Yasmim Rodrigues/Bastidores do Tocantins
O motorista de turismo Antônio Pereira do Nascimento, morador de Palmas, viveu um episódio inusitado em junho de 2023: ao acessar o aplicativo bancário, encontrou
um saldo superior a R$ 131 milhões. O susto durou pouco. Com apenas R$ 227 na conta antes do erro, Antônio avisou imediatamente o banco e autorizou a devolução do valor, que ocorreu cerca de sete horas depois.
A atitude rendeu elogios e repercussão nacional, mas também trouxe transtornos. Ao contrário do que muitos imaginaram, o episódio não resultou em recompensa financeira. Antônio afirma que, após o estorno, enfrentou descontos indevidos e pressões psicológicas. Agora, o caso virou disputa judicial.
Como o dinheiro apareceu na conta
A quantia exata — R$ 131.870.227,00 — foi transferida erroneamente pelo Banco Bradesco, onde ele era cliente há 25 anos. Segundo a defesa, o valor pertencia à própria instituição, e não a terceiros. O banco nunca esclareceu publicamente detalhes do equívoco, alegando sigilo por se tratar de processo em andamento.

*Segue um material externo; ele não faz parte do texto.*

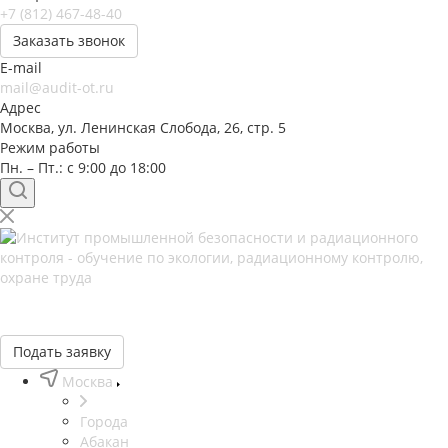
+7 (812) 467-48-40
Заказать звонок
E-mail
mail@audit-ot.ru
Адрес
Москва, ул. Ленинская Слобода, 26, стр. 5
Режим работы
Пн. – Пт.: с 9:00 до 18:00
Подать заявку
Москва
Города
Абакан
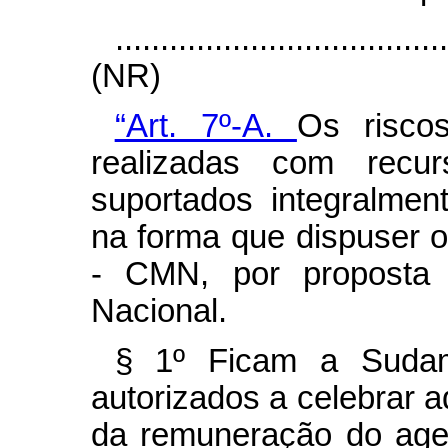
....................................
(NR)
“Art. 7º-A.
Os risco
realizadas com rec
suportados integralmen
na forma que dispuser 
- CMN, por proposta d
Nacional.
§ 1º
Ficam a Sudam
autorizados a celebrar a
da remuneração do age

O que diz a lei em situações como essa
Quando um valor é recebido por engano, a restituição é obrigatória. Quem se recusa a devolver pode responder criminalmente por apropriação indébita e, na esfera civil, por enriquecimento ilícito. Antônio seguiu a regra — e agora cobra do banco por outro motivo.
Da honestidade à ação judicial
Quase um ano após o episódio, o motorista processou o banco pedindo reparação. A defesa alega que ele sofreu constrangimento, pressão para autorizar o estorno imediato e exposição pública indevida. O processo tramita na 6ª Vara Cível de Palmas desde julho de 2024 e aguarda audiência de instrução.

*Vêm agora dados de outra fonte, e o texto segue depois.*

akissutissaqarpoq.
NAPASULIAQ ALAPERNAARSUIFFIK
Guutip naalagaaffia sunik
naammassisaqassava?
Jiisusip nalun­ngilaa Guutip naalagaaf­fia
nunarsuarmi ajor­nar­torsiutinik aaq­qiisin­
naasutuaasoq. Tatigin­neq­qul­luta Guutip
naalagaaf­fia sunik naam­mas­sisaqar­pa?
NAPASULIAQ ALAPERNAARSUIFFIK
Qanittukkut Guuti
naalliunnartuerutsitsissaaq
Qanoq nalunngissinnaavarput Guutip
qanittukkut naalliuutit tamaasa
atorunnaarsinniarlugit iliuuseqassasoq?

Antônio afirma que, após o incidente, foi colocado em um pacote bancário mais caro sem autorização, sofrendo descontos que chegaram a R$ 70. “A gente paga para ser honesto”, lamentou na época. O banco nega.

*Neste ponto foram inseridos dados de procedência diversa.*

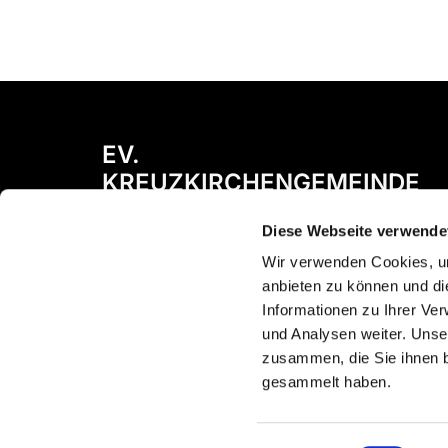
EV.
KREUZKIRCHENGEMEINDE
NIEVENHEIM
Diese Webseite verwende
Bismarckstraße 72
Wir verwenden Cookies, um
41542 Dormagen
anbieten zu können und di
Informationen zu Ihrer Ve
und Analysen weiter. Unse
zusammen, die Sie ihnen b
gesammelt haben.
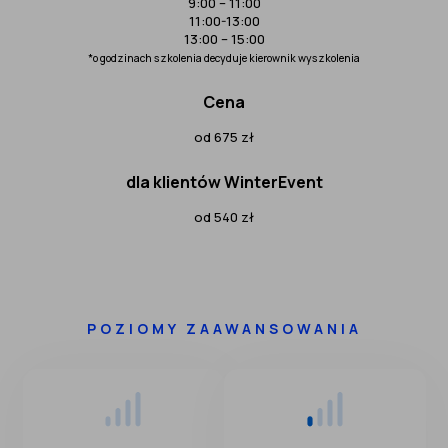
9:00 – 11:00
11:00-13:00
13:00 – 15:00
*o godzinach szkolenia decyduje kierownik wyszkolenia
Cena
od 675 zł
dla klientów WinterEvent
od 540 zł
POZIOMY ZAAWANSOWANIA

Quanto Antônio pede na Justiça
A ação inclui dois pedidos:
- Recompensa de 10% sobre o valor devolvido, com base no artigo 1.234 do Código Civil — equivalente a mais de R$ 13 milhões;
- Indenização por danos morais, no valor de R$ 150 mil, devido ao impacto psicológico e ao medo de retaliações ou violência.
Repercussão nacional
O caso chamou atenção do público e foi tema do programa Domingão com Huck, em agosto de 2023. No quadro “Acredite em Quem Quiser”, Antônio relatou a experiência e recebeu elogios pela honestidade.
O que diz a defesa do motorista
“O processo segue regularmente, com testemunhas arroladas e provas apresentadas ao juízo. Não há atraso anormal. Agora, aguarda-se a designação da audiência de instrução”, informaram os advogados de Antônio.